El temblor de sus manos le impidieron seguir leyendo.
“¿Por qué Antonio no llama ni me da ninguna explicación?“ “¿Paga la entrada de la casa y no viene?” “¿Para qué quiero yo una casa si no tengo para comer?”
En una maraña de incertidumbre, andaba nerviosa de un lado a otro, no fue capaz de irse a trabajar. Los niños se fueron al colegio y ella se quedó en casa.
“¡Maldita sea mi suerte, esto me lo ha mandado porque le remuerde la conciencia, estará con una alemana y a mí me deja con los niños, una casa a medio pagar y sin nada para poder vivir!” refunfuñaba para sus adentros sin dar crédito al comportamiento de Antonio.
Pepa seguía con su retahíla de pensamientos cuando, a la hora de la comida, aparecieron los niños en tropel con una escandalera de gritos y risas de la mano de su padre.
Pepa, temblorosa, se quedó apoyada en el quicio de la puerta, no se acercó a Antonio, estaba muy enfadada. Él lo notó e hizo caso omiso. Le dio a su hija una muñeca, casi tan alta como ella, que al apretar la mano se reía.
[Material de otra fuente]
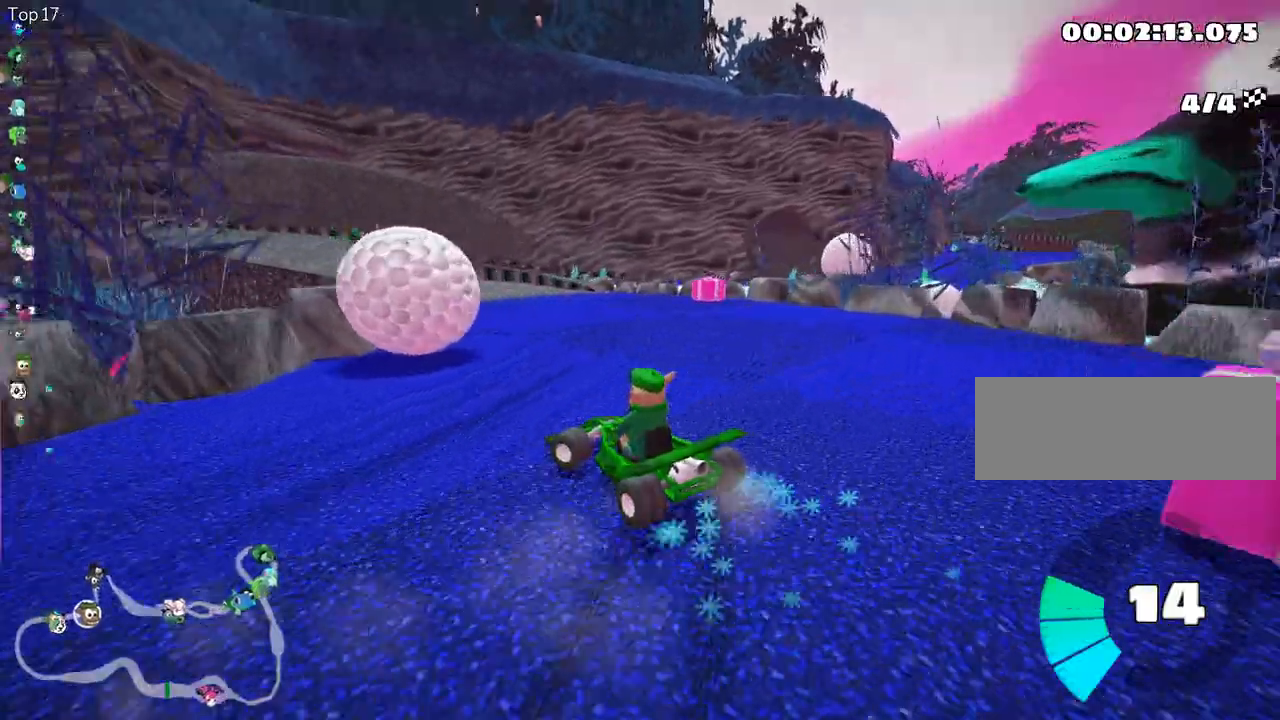
{"keys": ["up"], "events": [[33, "nitro", "up"], [233, "left", "up"], [467, "skid", "up"]]}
Al niño, lo alzó por debajo de los brazos y lo metió dentro de un camión rojo enorme.
Luego la miró a ella y, sin besos ni saludos, le dio la escritura de la casa.
—La he pagado del todo esta mañana.
—¿Y por eso no has llamado ni has escrito?
—¿Tú sabes las horas que yo he echado para poder comprar la casa?
—No quiero casa. Sólo te queremos a ti.
—Pues aquí me tenéis, ya me vine de Alemania con los ahorros para quedarme aquí para siempre.
Pepa, sacudida por el llanto, se acercó. No hubo reproches, solo un abrazo callado Y el tamborilero “ro-po-pon-pon” sonó, de nuevo, en el corazón de Pepa.